Julienne Sassou Nguesso, 50, and her husband Guy Johnson, 53, were placed under investigation earlier this month for "money laundering and misuse of public funds."

French authorities were trying to determine how the coupled had managed to buy a €3m (£2.7m) mansion in the Paris suburb of Neuilly-sur-Seine in 2006, a judicial source told AFP.

Nguesso is an insurance agent and her husband works as a lawyer. The couple spent €5.34m to renovate their seven-bedroom house between 2007 and 2011, raising the total investment in the mansion to nearly €10m.

Investigators suspect the couple may have financed part of the project through an offshore company in the Seychelles and through sales of shares Julienne Sassou Nguesso owned in a telecommunications company that was linked to "corruption operations", the source explaied.

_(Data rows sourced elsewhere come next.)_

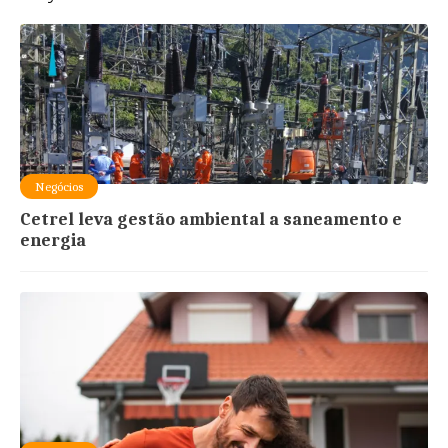
Negócios
Cetrel leva gestão ambiental a saneamento e
energia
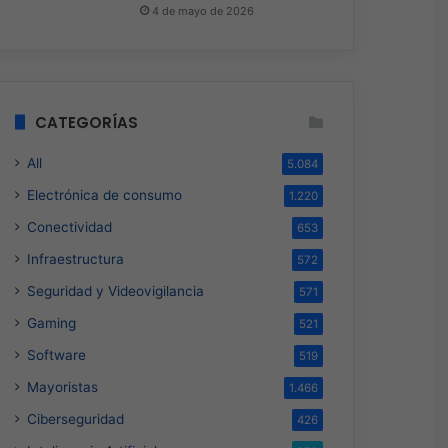
4 de mayo de 2026
CATEGORÍAS
All
5.084
Electrónica de consumo
1.220
Conectividad
653
Infraestructura
572
Seguridad y Videovigilancia
571
Gaming
521
Software
519
Mayoristas
1.466
Ciberseguridad
426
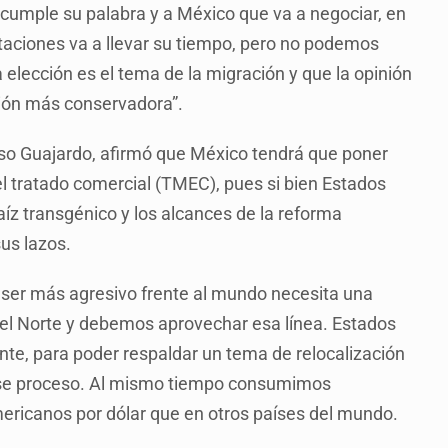
cumple su palabra y a México que va a negociar, en
rtaciones va a llevar su tiempo, pero no podemos
 elección es el tema de la migración y que la opinión
ción más conservadora”.
onso Guajardo, afirmó que México tendrá que poner
el tratado comercial (TMEC), pues si bien Estados
aíz transgénico y los alcances de la reforma
us lazos.
 ser más agresivo frente al mundo necesita una
del Norte y debemos aprovechar esa línea. Estados
nte, para poder respaldar un tema de relocalización
se proceso. Al mismo tiempo consumimos
icanos por dólar que en otros países del mundo.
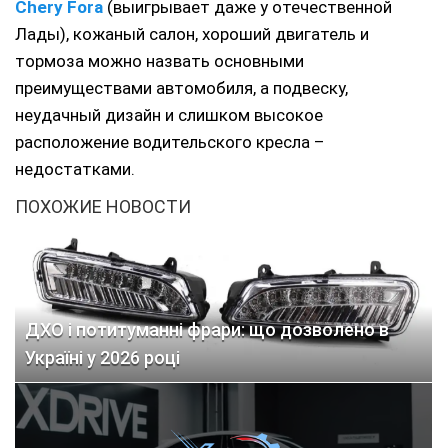
Chery Fora
(выигрывает даже у отечественной
Лады), кожаный салон, хороший двигатель и
тормоза можно назвать основными
преимуществами автомобиля, а подвеску,
неудачный дизайн и слишком высокое
расположение водительского кресла –
недостатками.
ПОХОЖИЕ НОВОСТИ
ДХО і потитуманні фрари: що дозволено в
Україні у 2026 році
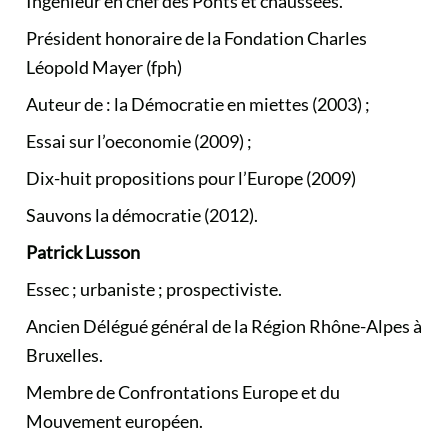
Ingénieur en chef des Ponts et chaussées.
Président honoraire de la Fondation Charles
Léopold Mayer (fph)
Auteur de : la Démocratie en miettes (2003) ;
Essai sur l’oeconomie (2009) ;
Dix-huit propositions pour l’Europe (2009)
Sauvons la démocratie (2012).
Patrick Lusson
Essec ; urbaniste ; prospectiviste.
Ancien Délégué général de la Région Rhône-Alpes à
Bruxelles.
Membre de Confrontations Europe et du
Mouvement européen.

The couple has not commented on the investigation. However, Jean-Marie Viala, the Nguesso family lawyer, was quoted by AFP as saying: "This affair that has been going on for 10 years will be dismissed through totally legal procedures."

Wider investigation

The investigation is part of a wider probe by the French police into how members of the families of three African presidents - Congo, Gabon and Equatorial Guinea - have spent their money in France. The investigation started in 2010.

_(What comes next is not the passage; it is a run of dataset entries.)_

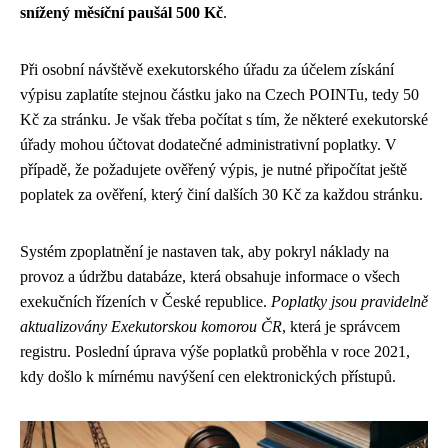
snížený měsíční paušál 500 Kč
.
Při osobní návštěvě exekutorského úřadu za účelem získání
výpisu zaplatíte stejnou částku jako na Czech POINTu, tedy 50
Kč za stránku. Je však třeba počítat s tím, že některé exekutorské
úřady mohou účtovat dodatečné administrativní poplatky. V
případě, že požadujete ověřený výpis, je nutné připočítat ještě
poplatek za ověření, který činí dalších 30 Kč za každou stránku.
Systém zpoplatnění je nastaven tak, aby pokryl náklady na
provoz a údržbu databáze, která obsahuje informace o všech
exekučních řízeních v České republice.
Poplatky jsou pravidelně
aktualizovány Exekutorskou komorou ČR
, která je správcem
registru. Poslední úprava výše poplatků proběhla v roce 2021,
kdy došlo k mírnému navýšení cen elektronických přístupů.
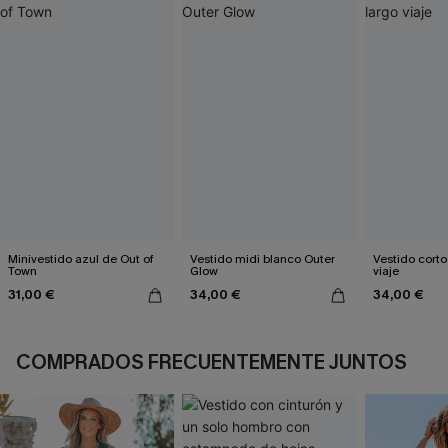
Minivestido azul de Out of
Vestido midi blanco Outer
Vestido corto
Town
Glow
viaje
31,00 €
34,00 €
34,00 €
COMPRADOS FRECUENTEMENTE JUNTOS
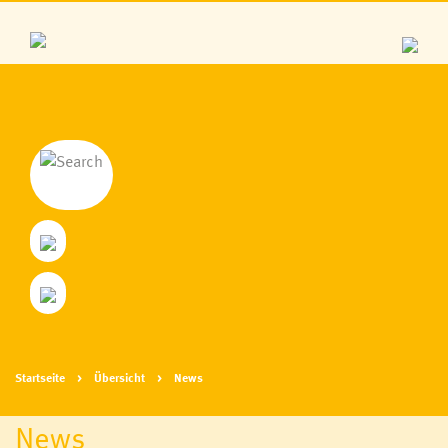
Startseite
Übersicht
News
News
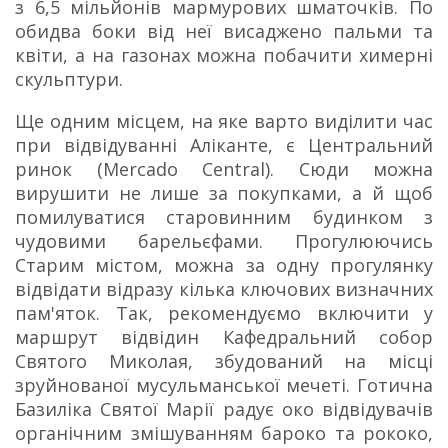
з 6,5 мільйонів мармурових шматочків. По
обидва боки від неї висаджено пальми та
квіти, а на газонах можна побачити химерні
скульптури.
Ще одним місцем, на яке варто виділити час
при відвідуванні Аліканте, є Центральний
ринок (Mercado Central). Сюди можна
вирушити не лише за покупками, а й щоб
помилуватися старовинним будинком з
чудовими барельєфами. Прогулюючись
Старим містом, можна за одну прогулянку
відвідати відразу кілька ключових визначних
пам'яток. Так, рекомендуємо включити у
маршрут відвідин Кафедральний собор
Святого Миколая, збудований на місці
зруйнованої мусульманської мечеті. Готична
Базиліка Святої Марії радує око відвідувачів
органічним змішуванням бароко та рококо,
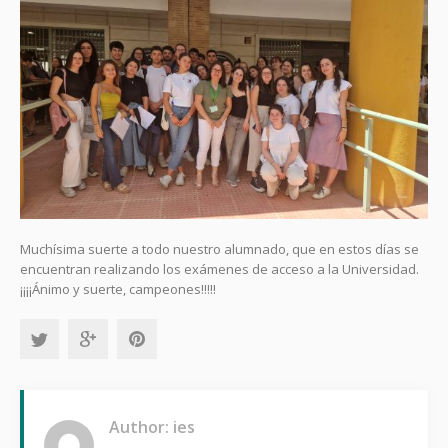
Muchísima suerte a todo nuestro alumnado, que en estos días se
encuentran realizando los exámenes de acceso a la Universidad.
¡¡¡¡Ánimo y suerte, campeones!!!!!
Author: ies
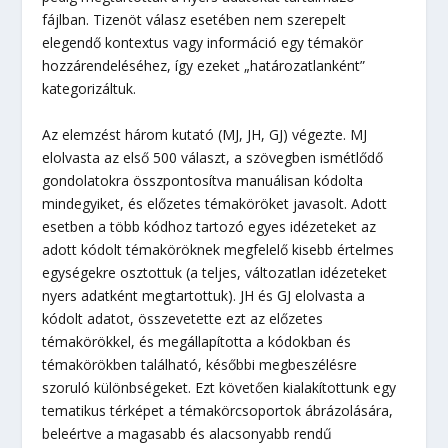
fájlban. Tizenöt válasz esetében nem szerepelt
elegendő kontextus vagy információ egy témakör
hozzárendeléséhez, így ezeket „határozatlanként”
kategorizáltuk.
Az elemzést három kutató (MJ, JH, GJ) végezte. MJ
elolvasta az első 500 választ, a szövegben ismétlődő
gondolatokra összpontosítva manuálisan kódolta
mindegyiket, és előzetes témaköröket javasolt. Adott
esetben a több kódhoz tartozó egyes idézeteket az
adott kódolt témaköröknek megfelelő kisebb értelmes
egységekre osztottuk (a teljes, változatlan idézeteket
nyers adatként megtartottuk). JH és GJ elolvasta a
kódolt adatot, összevetette ezt az előzetes
témakörökkel, és megállapította a kódokban és
témakörökben található, későbbi megbeszélésre
szoruló különbségeket. Ezt követően kialakítottunk egy
tematikus térképet a témakörcsoportok ábrázolására,
beleértve a magasabb és alacsonyabb rendű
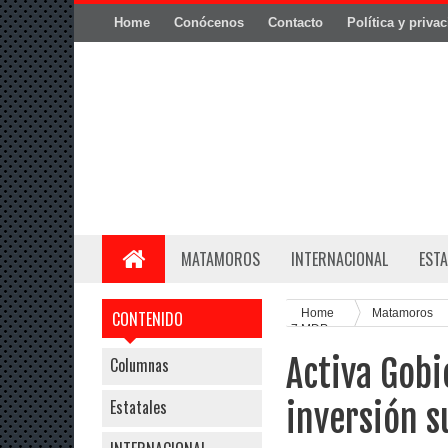
Home
Conócenos
Contacto
Política y priva
MATAMOROS
INTERNACIONAL
ESTA
Home
Matamoros
CONTENIDO
7 MDP
Activa Gob
Columnas
Estatales
inversión s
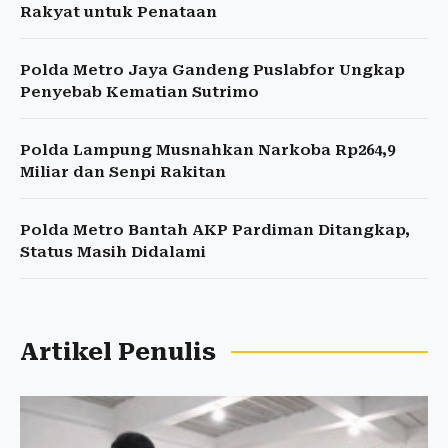
Rakyat untuk Penataan
Polda Metro Jaya Gandeng Puslabfor Ungkap
Penyebab Kematian Sutrimo
Polda Lampung Musnahkan Narkoba Rp264,9
Miliar dan Senpi Rakitan
Polda Metro Bantah AKP Pardiman Ditangkap,
Status Masih Didalami
Artikel Penulis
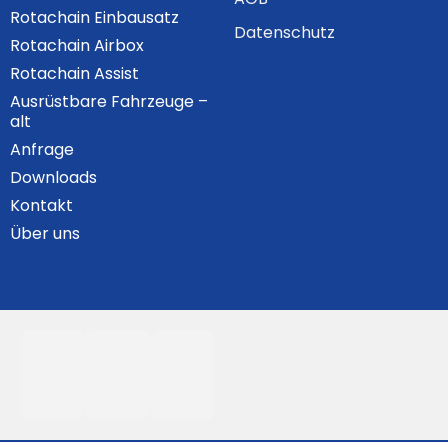
Rotachain Einbausatz
Datenschutz
Rotachain Airbox
Rotachain Assist
Ausrüstbare Fahrzeuge –
alt
Anfrage
Downloads
Kontakt
Über uns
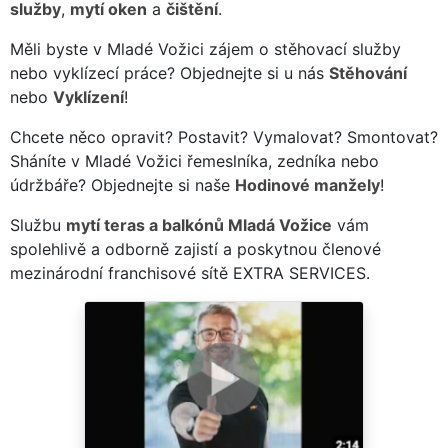
služby
,
mytí oken
a
čištění
.
Měli byste v Mladé Vožici zájem o stěhovací služby
nebo vyklízecí práce? Objednejte si u nás
Stěhování
nebo
Vyklízení
!
Chcete něco opravit? Postavit? Vymalovat? Smontovat?
Sháníte v Mladé Vožici řemeslníka, zedníka nebo
údržbáře? Objednejte si naše
Hodinové manžely
!
Službu
mytí teras a balkónů Mladá Vožice
vám
spolehlivě a odborně zajistí a poskytnou členové
mezinárodní franchisové sítě EXTRA SERVICES.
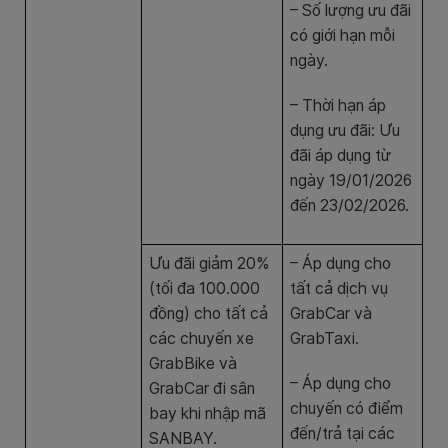
– Số lượng ưu đãi
có giới hạn mỗi
ngày.
– Thời hạn áp
dụng ưu đãi: Ưu
đãi áp dụng từ
ngày 19/01/2026
đến 23/02/2026.
Ưu đãi giảm 20%
– Áp dụng cho
(tối đa 100.000
tất cả dịch vụ
đồng) cho tất cả
GrabCar và
các chuyến xe
GrabTaxi.
GrabBike và
– Áp dụng cho
GrabCar đi sân
chuyến có điểm
bay khi nhập mã
đến/trả tại các
SANBAY.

Nguesso 's husband is also under investigation for his alleged role as asset manager of a real state company that bought a €19m mansion in another upmarket area of Paris in 2007.

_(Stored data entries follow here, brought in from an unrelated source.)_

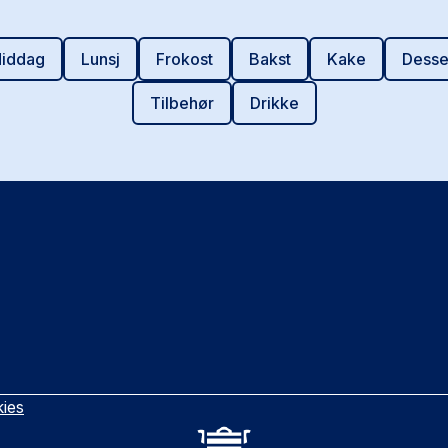
iddag
Lunsj
Frokost
Bakst
Kake
Desse
Tilbehør
Drikke
ies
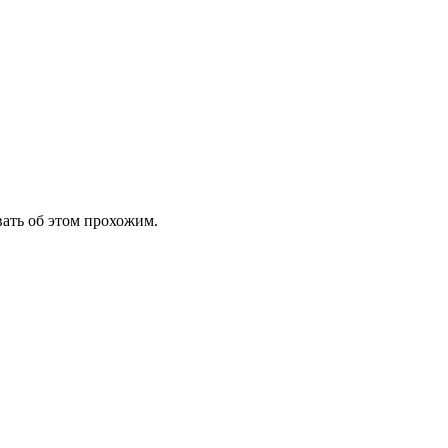
вать об этом прохожим.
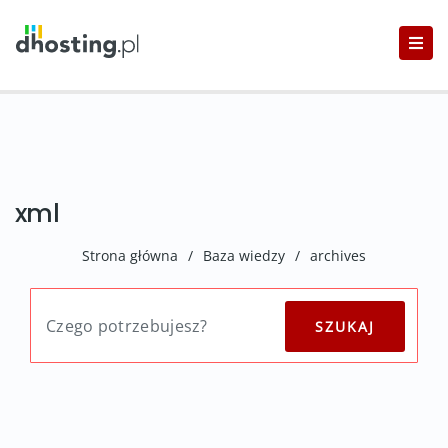
xml
Strona główna
/
Baza wiedzy
/
archives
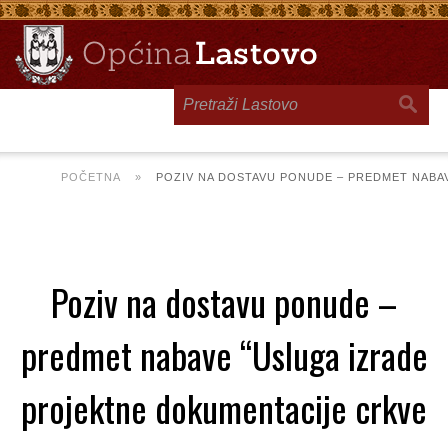
Toggle
navigation
POČETNA
»
POZIV NA DOSTAVU PONUDE – PREDMET NABAV
Poziv na dostavu ponude –
predmet nabave “Usluga izrade
projektne dokumentacije crkve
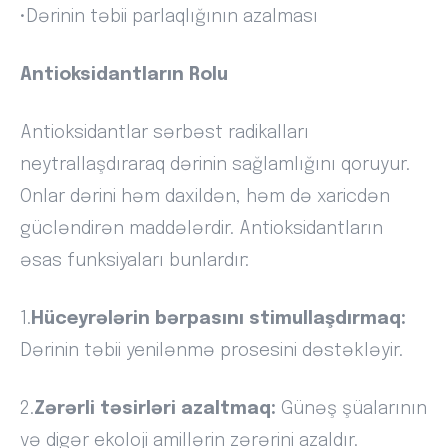
•Dərinin təbii parlaqlığının azalması
Antioksidantların Rolu
Antioksidantlar sərbəst radikalları
neytrallaşdıraraq dərinin sağlamlığını qoruyur.
Onlar dərini həm daxildən, həm də xaricdən
gücləndirən maddələrdir. Antioksidantların
əsas funksiyaları bunlardır:
1.
Hüceyrələrin bərpasını stimullaşdırmaq:
Dərinin təbii yenilənmə prosesini dəstəkləyir.
2.
Zərərli təsirləri azaltmaq:
Günəş şüalarının
və digər ekoloji amillərin zərərini azaldır.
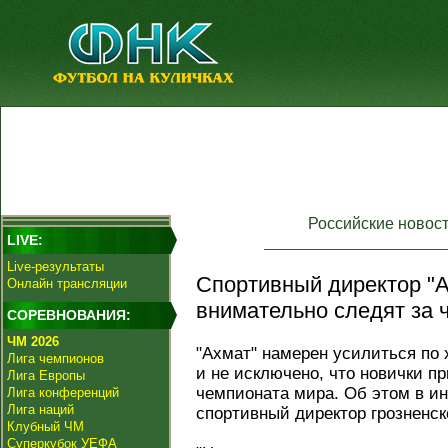
Российские новос
LIVE:
Live-результаты
Спортивный директор "А
Онлайн трансляции
внимательно следят за 
СОРЕВНОВАНИЯ:
ЧМ 2026
"Ахмат" намерен усилиться по 
Лига чемпионов
и не исключено, что новички п
Лига Европы
чемпионата мира. Об этом в ин
Лига конференций
Лига наций
спортивный директор грозненск
Клубный ЧМ
Суперкубок УЕФА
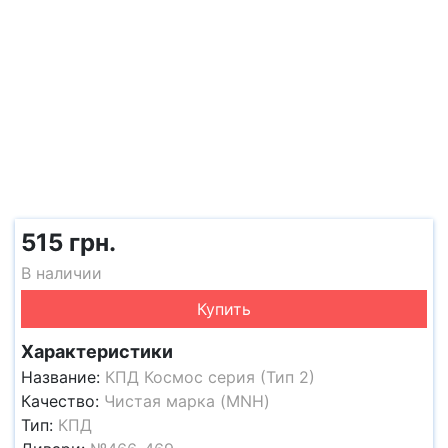
515 грн.
В наличии
Купить
Характеристики
Название:
КПД Космос серия (Тип 2)
Качество:
Чистая марка (MNH)
Тип:
КПД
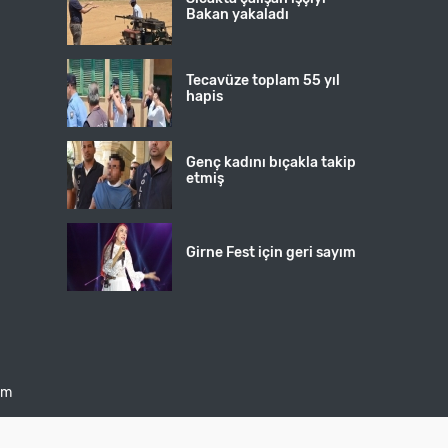
Bakan yakaladı
Tecavüze toplam 55 yıl
hapis
Genç kadını bıçakla takip
etmiş
Girne Fest için geri sayım
şim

Gabon's late president Omar Bongo and his late wife Ondimba, Sassour's oldest daughter, owned shares in the company.

In 2012, French authorities seized a mansion in Paris belonging to Teodorin Nguema Obiang Mangue – son of Equatorial Guinea's President, Teodoro Obiang Nguema Mbasogo – and issued an arrest warrant for the president's son on money-laundering charges.

The 48-year-old man is suspected of having used state funds to buy a six-storey mansion in Paris' Avenue Foch as well as a collection of Italian super cars. Obian has denied the charges and claims the money he used came from legitimate sources.